USING THE RULES TO ‘CATCH UP’ UNUSED CONCESSIONAL CONTRIBUTION CAP AMOUNTS FROM 2018/19
Firstly, those who had less than $500,000 in super at 30 June, 2019 should check whether they used their full $25,000 concessional contributions cap during 2018/19. This year (2019/20) is the first year in which ‘catch up’ concessional contributions can be made – using whatever remains of last year’s cap now. Note that if they intend to use the catch up rules this year, it is their balance at 30 June, 2019 that matters, not what their super is worth today or what they had back on 30 June, 2018.
Those with slightly more than $500,000 at 30 June, 2019 may expect their days of using the catch up rules are over. But if their balance has fallen during 2019/20, they may be back under $500,000 at 30 June 2020. This brings the catch up rules back into focus for 2020/21. If there is a benefit to be had here (e.g. concessional contributions in 2018/19 fell short of $25,000, the member has spare cash and would value a tax deduction for extra super contributions), two other possibilities leap to mind.
Firstly, anyone very close to $500,000 today could consider steps that will keep them under the threshold, allowing them to use the rules in 2020/21. This could include:
Spouse contribution splitting – effectively transferring concessional contributions made in 2018/19 to their spouse during 2019/20; and
Calculating their total super balance at 30 June, 2020 “off balance sheet”. Remember that the amount used for this purpose is whatever the member would have received if they had left the fund on 30 June 2020. In a self managed super fund (SMSF) this can include allowing for costs to sell assets, depressed asset values that reflect current valuations, capital gains tax, wind up fees etc. While many of these would not normally be taken into account in preparing the fund’s financial statements, the law allows a special value to be reported for this purpose via extra fields on the SMSF annual return.
Those who are confident they will be well under $500,000 at 30 June, 2020, but would rather make their catch up contribution this year (perhaps they have a greater need for a tax deduction in 2019/20 than they expect for 2020/21) also have an opportunity to think differently.
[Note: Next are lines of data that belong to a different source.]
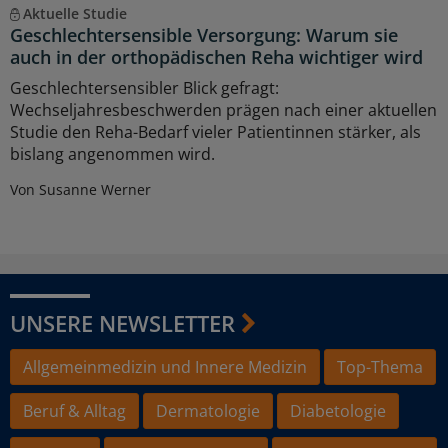
Aktuelle Studie
Geschlechtersensible Versorgung: Warum sie
auch in der orthopädischen Reha wichtiger wird
Geschlechtersensibler Blick gefragt:
Wechseljahresbeschwerden prägen nach einer aktuellen
Studie den Reha-Bedarf vieler Patientinnen stärker, als
bislang angenommen wird.
Von Susanne Werner
UNSERE NEWSLETTER
Allgemeinmedizin und Innere Medizin
Top-Thema
Beruf & Alltag
Dermatologie
Diabetologie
They could make the extra contribution in June 2020 and, providing they have an SMSF, ask the trustee to defer allocating that contribution to their account until July 2020. That way the contribution is:
- Tax deductible this year (the year in which it is actually made); but
- Counted towards their contribution cap next year.
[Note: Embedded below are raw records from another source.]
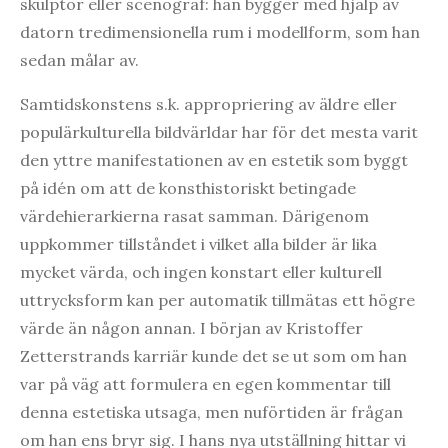
skulptör eller scenograf: han bygger med hjälp av
datorn tredimensionella rum i modellform, som han
sedan målar av.
Samtidskonstens s.k. appropriering av äldre eller
populärkulturella bildvärldar har för det mesta varit
den yttre manifestationen av en estetik som byggt
på idén om att de konsthistoriskt betingade
värdehierarkierna rasat samman. Därigenom
uppkommer tillståndet i vilket alla bilder är lika
mycket värda, och ingen konstart eller kulturell
uttrycksform kan per automatik tillmätas ett högre
värde än någon annan. I början av Kristoffer
Zetterstrands karriär kunde det se ut som om han
var på väg att formulera en egen kommentar till
denna estetiska utsaga, men nuförtiden är frågan
om han ens bryr sig. I hans nya utställning hittar vi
In this case, the deferral is useful because it ensures the contribution isn’t checked against the member’s concessional contributions cap until they are back in “catch up contribution” territory.
BROADER USES OF THE ‘DEFERRED ALLOCATION’ STRATEGY
This concept of deferring the allocation of a contribution to the following year has a few other applications. It can also be helpful for someone over 65.
One of our clients (let’s call him Jeff) is in exactly this position. Jeff has $1.2 million in superannuation, is 70 and has been building up his superannuation over the last few years. He was working full-time until March 2020 when his job became one of the many COVID-19 casualties. He has already made a $100,000 non-concessional contribution during 2019/20. Originally, he planned to contribute another $100,000 in 2020/21. But now, he won’t meet the work test he needs to meet in order to contribute next year.
He can use the same deferred allocation approach to help maximise the amount he is able to put into superannuation. He will make a $100,000 non-concessional contribution to his SMSF in June 2020 (while he still can) and delay allocating it to his member account until July 2020. Normally, making two $100,000 non-concessional contributions in a single year would mean Jeff had an excess contributions problem. But deferring the allocation until next financial year means it counts towards next year’s cap rather than his 2019/20 limit. Someone younger would simply wait until next year, but that option isn’t available to Jeff – he won’t be able to meet the relevant work test next year. The deferred allocation strategy gives him everything he needs, as long as he thinks about it now.
Despite the unusual challenges of COVID-19 and concerning economic outlook, for many SMSF trustees, there is never a bad time to consider superannuation contribution strategies and 2019/20 is no different.
Meg Heffron is the managing director of Heffron SMSF Solutions.